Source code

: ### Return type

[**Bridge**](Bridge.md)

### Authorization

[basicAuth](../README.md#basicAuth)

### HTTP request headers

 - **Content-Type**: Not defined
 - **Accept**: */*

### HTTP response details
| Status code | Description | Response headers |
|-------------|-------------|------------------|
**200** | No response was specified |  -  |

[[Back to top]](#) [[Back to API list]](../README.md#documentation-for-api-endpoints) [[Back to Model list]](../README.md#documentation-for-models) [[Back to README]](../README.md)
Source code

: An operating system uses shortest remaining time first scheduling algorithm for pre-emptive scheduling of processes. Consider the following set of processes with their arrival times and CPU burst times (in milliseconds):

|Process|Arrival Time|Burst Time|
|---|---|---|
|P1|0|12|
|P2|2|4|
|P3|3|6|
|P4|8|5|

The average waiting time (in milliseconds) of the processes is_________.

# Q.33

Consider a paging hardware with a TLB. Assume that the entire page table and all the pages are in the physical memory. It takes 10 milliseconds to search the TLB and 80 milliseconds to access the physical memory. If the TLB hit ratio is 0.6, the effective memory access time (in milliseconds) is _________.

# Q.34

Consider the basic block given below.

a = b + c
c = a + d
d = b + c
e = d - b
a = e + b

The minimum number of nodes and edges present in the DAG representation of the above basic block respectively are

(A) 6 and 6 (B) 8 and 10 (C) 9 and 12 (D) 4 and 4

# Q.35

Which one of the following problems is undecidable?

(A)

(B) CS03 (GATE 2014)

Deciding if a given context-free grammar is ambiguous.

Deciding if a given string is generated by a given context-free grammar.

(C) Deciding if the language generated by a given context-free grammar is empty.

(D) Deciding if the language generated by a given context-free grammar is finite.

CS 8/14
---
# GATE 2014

----------

- Directive -
Pick out all lines from the data above in which the word "given" appears.

- Worked solution -
Consider the basic block given below.
Deciding if a given context-free grammar is ambiguous.
Deciding if a given string is generated by a given context-free grammar.
(C) Deciding if the language generated by a given context-free grammar is empty.
(D) Deciding if the language generated by a given context-free grammar is finite.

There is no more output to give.